Once the line with "left shoulder: (996, 1071)" is found in the entries below, repeat it and each following line exactly, up to and including the line with "neck: (205, 282)". Add no other lines.

"""

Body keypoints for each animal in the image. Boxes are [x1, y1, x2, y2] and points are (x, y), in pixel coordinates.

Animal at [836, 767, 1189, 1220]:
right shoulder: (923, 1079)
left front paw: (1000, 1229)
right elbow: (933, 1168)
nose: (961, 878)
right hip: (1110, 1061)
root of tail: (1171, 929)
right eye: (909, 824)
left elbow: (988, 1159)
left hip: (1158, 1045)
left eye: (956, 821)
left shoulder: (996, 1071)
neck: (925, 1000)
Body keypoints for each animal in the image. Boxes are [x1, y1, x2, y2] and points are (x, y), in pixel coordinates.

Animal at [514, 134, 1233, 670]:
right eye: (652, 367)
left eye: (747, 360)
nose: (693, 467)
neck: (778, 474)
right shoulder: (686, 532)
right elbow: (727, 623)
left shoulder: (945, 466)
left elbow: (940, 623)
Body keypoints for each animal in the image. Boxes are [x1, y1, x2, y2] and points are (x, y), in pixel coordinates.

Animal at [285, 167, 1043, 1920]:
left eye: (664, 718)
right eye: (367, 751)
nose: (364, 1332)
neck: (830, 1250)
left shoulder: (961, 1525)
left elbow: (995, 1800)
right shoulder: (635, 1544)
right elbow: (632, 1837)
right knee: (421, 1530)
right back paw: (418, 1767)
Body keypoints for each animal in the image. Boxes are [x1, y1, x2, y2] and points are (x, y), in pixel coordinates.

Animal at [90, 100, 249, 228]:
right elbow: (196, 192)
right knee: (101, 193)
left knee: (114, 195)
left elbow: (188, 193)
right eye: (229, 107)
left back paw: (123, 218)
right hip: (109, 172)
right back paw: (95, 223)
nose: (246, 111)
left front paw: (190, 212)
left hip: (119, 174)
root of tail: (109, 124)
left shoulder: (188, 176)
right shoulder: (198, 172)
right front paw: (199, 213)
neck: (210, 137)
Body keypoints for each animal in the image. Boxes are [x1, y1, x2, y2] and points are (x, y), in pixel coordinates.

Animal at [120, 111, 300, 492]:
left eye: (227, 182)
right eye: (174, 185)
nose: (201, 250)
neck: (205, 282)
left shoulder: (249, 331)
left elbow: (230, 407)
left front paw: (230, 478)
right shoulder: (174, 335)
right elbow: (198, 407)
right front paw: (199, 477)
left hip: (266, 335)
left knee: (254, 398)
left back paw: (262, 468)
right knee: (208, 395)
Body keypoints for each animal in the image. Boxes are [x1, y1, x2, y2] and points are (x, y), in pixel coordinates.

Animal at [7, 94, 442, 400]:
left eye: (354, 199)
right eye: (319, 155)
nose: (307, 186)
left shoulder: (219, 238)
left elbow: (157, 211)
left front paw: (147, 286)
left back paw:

"""

**RESULT OF THIS TASK:**
left shoulder: (996, 1071)
neck: (925, 1000)
Body keypoints for each animal in the image. Boxes are [x1, y1, x2, y2] and points are (x, y), in pixel coordinates.

Animal at [514, 134, 1233, 670]:
right eye: (652, 367)
left eye: (747, 360)
nose: (693, 467)
neck: (778, 474)
right shoulder: (686, 532)
right elbow: (727, 623)
left shoulder: (945, 466)
left elbow: (940, 623)
Body keypoints for each animal in the image. Boxes are [x1, y1, x2, y2] and points are (x, y), in pixel coordinates.

Animal at [285, 167, 1043, 1920]:
left eye: (664, 718)
right eye: (367, 751)
nose: (364, 1332)
neck: (830, 1250)
left shoulder: (961, 1525)
left elbow: (995, 1800)
right shoulder: (635, 1544)
right elbow: (632, 1837)
right knee: (421, 1530)
right back paw: (418, 1767)
Body keypoints for each animal in the image. Boxes are [x1, y1, x2, y2] and points are (x, y), in pixel coordinates.

Animal at [90, 100, 249, 228]:
right elbow: (196, 192)
right knee: (101, 193)
left knee: (114, 195)
left elbow: (188, 193)
right eye: (229, 107)
left back paw: (123, 218)
right hip: (109, 172)
right back paw: (95, 223)
nose: (246, 111)
left front paw: (190, 212)
left hip: (119, 174)
root of tail: (109, 124)
left shoulder: (188, 176)
right shoulder: (198, 172)
right front paw: (199, 213)
neck: (210, 137)
Body keypoints for each animal in the image. Boxes are [x1, y1, x2, y2] and points are (x, y), in pixel coordinates.

Animal at [120, 111, 300, 492]:
left eye: (227, 182)
right eye: (174, 185)
nose: (201, 250)
neck: (205, 282)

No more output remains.